Segment Start: Recorded information

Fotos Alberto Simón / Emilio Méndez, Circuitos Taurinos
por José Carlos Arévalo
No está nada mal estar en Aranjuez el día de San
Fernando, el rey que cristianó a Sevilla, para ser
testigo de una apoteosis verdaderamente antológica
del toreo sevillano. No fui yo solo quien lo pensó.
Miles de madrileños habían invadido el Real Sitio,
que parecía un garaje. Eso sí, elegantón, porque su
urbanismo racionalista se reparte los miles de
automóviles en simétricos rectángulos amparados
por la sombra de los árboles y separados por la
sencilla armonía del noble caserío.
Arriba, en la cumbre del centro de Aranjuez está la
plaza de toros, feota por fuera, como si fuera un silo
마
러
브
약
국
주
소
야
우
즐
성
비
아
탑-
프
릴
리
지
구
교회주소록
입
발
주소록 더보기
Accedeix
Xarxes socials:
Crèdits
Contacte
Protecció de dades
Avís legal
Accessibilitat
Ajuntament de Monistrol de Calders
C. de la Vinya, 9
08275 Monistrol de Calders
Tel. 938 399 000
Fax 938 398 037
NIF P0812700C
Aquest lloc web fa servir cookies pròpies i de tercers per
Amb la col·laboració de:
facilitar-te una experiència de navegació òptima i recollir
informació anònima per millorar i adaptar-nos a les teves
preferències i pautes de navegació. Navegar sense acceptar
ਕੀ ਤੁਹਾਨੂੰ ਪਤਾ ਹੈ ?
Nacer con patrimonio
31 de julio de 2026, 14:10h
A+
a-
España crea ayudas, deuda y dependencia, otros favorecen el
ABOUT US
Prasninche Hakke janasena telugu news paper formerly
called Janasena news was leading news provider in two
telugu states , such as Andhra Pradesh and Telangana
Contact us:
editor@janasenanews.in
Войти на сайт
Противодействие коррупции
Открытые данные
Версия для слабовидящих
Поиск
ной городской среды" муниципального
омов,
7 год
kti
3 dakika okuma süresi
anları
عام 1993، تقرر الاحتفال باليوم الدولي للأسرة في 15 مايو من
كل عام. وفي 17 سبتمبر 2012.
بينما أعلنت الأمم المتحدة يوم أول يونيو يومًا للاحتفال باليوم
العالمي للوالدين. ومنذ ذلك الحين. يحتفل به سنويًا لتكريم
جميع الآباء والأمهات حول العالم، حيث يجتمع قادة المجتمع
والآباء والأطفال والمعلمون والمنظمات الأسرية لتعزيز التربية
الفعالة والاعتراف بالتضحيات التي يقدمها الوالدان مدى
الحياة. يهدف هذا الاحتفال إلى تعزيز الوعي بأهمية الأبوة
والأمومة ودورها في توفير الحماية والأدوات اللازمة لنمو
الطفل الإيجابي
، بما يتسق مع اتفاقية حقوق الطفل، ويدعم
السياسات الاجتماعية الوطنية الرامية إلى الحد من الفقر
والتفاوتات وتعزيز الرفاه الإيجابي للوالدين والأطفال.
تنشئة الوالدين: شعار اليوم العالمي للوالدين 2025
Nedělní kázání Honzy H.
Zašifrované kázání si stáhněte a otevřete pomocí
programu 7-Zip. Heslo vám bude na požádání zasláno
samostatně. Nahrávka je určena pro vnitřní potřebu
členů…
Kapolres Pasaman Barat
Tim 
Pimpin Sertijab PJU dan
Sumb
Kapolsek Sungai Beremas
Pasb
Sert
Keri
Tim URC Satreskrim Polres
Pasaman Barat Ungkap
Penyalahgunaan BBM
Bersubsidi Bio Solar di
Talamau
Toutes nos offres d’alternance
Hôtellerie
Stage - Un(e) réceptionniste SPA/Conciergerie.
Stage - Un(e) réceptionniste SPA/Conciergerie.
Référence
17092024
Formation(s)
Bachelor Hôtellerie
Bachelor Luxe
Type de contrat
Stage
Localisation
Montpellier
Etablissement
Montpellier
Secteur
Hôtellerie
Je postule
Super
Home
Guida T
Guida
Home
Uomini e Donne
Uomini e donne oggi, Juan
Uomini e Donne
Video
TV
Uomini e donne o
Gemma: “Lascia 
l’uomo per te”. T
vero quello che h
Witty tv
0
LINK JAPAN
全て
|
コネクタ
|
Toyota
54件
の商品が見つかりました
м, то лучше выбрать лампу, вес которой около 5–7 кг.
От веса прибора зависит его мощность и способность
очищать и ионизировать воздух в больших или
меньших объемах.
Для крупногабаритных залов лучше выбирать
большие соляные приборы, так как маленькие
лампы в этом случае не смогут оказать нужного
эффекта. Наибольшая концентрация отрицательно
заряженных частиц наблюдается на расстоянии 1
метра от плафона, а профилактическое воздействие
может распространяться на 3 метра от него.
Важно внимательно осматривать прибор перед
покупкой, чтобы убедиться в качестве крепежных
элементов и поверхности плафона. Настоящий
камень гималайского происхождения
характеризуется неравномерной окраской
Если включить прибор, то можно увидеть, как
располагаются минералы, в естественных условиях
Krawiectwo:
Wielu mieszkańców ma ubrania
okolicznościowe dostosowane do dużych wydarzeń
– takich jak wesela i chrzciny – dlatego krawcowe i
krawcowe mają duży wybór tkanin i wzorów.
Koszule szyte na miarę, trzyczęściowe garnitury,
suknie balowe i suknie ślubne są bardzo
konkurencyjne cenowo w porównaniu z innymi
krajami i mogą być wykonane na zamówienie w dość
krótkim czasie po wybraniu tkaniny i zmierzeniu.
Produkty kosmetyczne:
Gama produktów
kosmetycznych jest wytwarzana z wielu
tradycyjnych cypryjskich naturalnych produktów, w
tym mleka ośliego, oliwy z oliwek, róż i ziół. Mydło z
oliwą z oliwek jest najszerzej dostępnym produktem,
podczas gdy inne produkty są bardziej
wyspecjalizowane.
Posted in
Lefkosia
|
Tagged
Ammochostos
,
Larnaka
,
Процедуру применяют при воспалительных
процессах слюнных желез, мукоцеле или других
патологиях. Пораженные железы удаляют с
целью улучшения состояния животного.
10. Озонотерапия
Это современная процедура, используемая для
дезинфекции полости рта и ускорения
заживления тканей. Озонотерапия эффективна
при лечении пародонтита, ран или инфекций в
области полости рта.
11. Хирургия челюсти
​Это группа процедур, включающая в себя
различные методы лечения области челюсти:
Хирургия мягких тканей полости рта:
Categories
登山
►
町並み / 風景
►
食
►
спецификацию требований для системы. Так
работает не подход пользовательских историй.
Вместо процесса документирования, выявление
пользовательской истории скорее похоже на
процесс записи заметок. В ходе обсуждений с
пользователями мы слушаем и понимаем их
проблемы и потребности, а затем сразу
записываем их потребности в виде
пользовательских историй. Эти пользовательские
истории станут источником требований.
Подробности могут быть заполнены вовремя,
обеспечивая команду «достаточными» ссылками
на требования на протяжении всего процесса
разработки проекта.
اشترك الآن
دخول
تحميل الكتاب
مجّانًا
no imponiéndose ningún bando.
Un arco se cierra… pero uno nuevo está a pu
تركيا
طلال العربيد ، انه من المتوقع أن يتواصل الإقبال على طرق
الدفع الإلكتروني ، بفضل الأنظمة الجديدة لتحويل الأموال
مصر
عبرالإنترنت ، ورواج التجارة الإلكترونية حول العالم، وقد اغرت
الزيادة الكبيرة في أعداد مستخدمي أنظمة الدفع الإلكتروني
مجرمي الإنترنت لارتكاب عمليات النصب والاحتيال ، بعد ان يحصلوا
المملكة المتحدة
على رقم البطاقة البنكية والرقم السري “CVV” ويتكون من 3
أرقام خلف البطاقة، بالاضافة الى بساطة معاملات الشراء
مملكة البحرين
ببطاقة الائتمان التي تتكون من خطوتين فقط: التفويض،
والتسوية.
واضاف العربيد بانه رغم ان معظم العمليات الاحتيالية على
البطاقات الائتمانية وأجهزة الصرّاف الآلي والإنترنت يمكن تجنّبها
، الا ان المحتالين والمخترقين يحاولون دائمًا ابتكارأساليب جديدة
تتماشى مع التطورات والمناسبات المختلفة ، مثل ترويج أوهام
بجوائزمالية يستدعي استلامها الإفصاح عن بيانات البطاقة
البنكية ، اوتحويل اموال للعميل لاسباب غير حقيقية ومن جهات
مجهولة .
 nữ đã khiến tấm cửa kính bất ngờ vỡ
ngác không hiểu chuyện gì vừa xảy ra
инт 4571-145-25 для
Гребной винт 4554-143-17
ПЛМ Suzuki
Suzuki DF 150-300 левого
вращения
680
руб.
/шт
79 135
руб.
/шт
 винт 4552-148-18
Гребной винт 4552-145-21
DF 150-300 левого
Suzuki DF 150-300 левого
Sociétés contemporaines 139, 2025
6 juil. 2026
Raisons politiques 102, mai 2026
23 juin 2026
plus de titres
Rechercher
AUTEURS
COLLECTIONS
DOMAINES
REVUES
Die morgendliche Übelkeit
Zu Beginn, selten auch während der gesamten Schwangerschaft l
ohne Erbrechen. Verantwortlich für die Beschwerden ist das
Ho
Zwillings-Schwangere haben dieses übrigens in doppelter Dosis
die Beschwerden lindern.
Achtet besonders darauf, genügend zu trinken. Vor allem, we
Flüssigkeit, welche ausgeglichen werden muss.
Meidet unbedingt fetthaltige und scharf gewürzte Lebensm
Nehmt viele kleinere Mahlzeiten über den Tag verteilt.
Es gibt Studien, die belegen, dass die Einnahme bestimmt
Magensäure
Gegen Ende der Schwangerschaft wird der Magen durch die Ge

Segment End: Recorded information

> **Task directions**: The lines needed are those in the data above that hold the string "الاحتفال"; copy each of them.

> **Task answer**:
عام 1993، تقرر الاحتفال باليوم الدولي للأسرة في 15 مايو من
الحياة. يهدف هذا الاحتفال إلى تعزيز الوعي بأهمية الأبوة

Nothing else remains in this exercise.